• **REQUIREMENT**
Starting at the line that contains "### Sales APIs" and continuing through the end of the items, reproduce those lines with "workflow" swapped for "process" and nothing else altered.

• **DATA SUPPLIED**
§ §

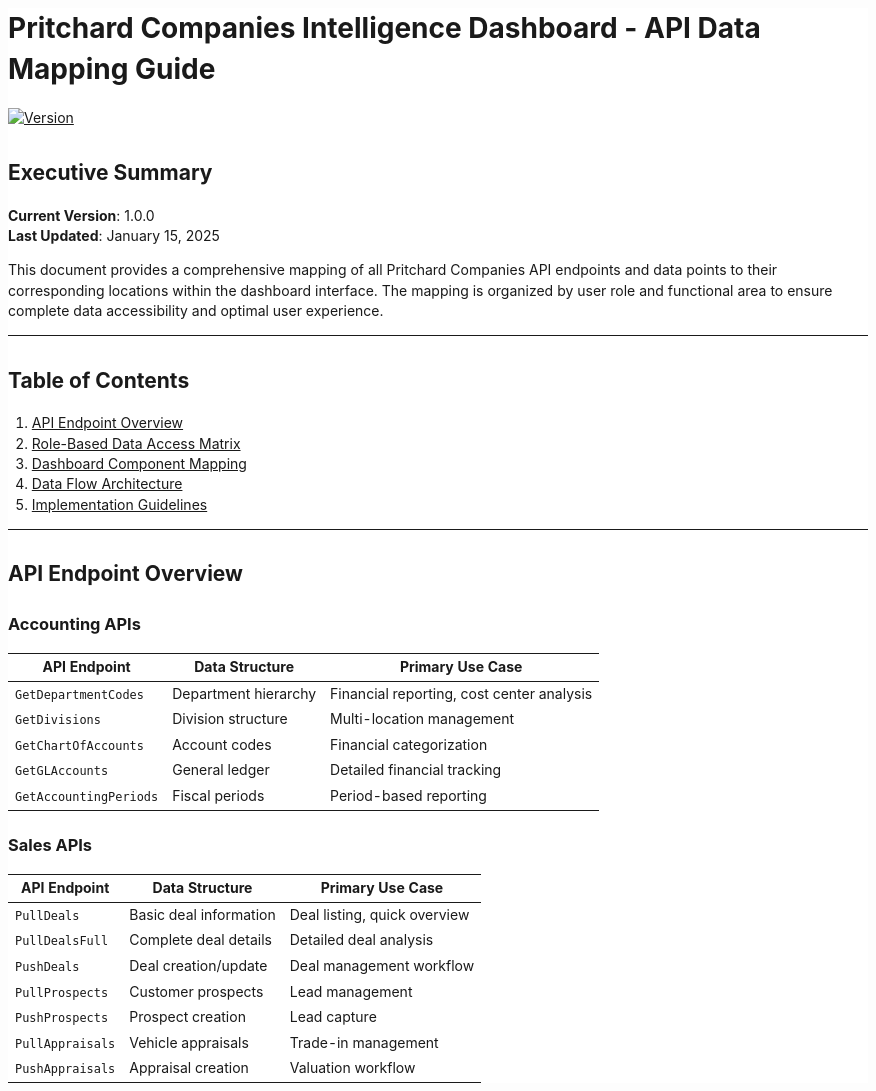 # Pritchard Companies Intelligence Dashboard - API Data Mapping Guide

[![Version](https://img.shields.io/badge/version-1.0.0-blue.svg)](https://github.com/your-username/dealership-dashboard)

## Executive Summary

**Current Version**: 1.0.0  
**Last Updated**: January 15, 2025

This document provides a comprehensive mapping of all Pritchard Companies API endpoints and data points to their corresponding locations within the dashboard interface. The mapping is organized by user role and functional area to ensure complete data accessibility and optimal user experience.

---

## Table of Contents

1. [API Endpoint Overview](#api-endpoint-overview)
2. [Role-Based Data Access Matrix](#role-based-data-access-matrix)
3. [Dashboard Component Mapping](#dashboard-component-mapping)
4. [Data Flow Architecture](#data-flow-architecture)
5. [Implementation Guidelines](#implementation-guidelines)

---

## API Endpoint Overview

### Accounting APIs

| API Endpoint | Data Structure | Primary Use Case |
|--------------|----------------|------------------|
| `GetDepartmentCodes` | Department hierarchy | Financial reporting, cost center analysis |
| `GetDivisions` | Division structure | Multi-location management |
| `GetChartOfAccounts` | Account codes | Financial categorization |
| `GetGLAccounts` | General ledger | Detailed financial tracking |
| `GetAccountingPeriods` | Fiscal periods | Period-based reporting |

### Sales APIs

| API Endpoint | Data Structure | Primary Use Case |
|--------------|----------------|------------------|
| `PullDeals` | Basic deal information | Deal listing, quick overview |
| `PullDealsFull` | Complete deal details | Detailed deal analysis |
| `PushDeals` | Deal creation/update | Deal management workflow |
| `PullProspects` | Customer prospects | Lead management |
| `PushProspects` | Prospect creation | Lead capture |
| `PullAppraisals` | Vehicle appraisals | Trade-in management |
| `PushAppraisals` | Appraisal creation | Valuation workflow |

§ §

• **SOLUTION**
### Sales APIs

| API Endpoint | Data Structure | Primary Use Case |
|--------------|----------------|------------------|
| `PullDeals` | Basic deal information | Deal listing, quick overview |
| `PullDealsFull` | Complete deal details | Detailed deal analysis |
| `PushDeals` | Deal creation/update | Deal management process |
| `PullProspects` | Customer prospects | Lead management |
| `PushProspects` | Prospect creation | Lead capture |
| `PullAppraisals` | Vehicle appraisals | Trade-in management |
| `PushAppraisals` | Appraisal creation | Valuation process |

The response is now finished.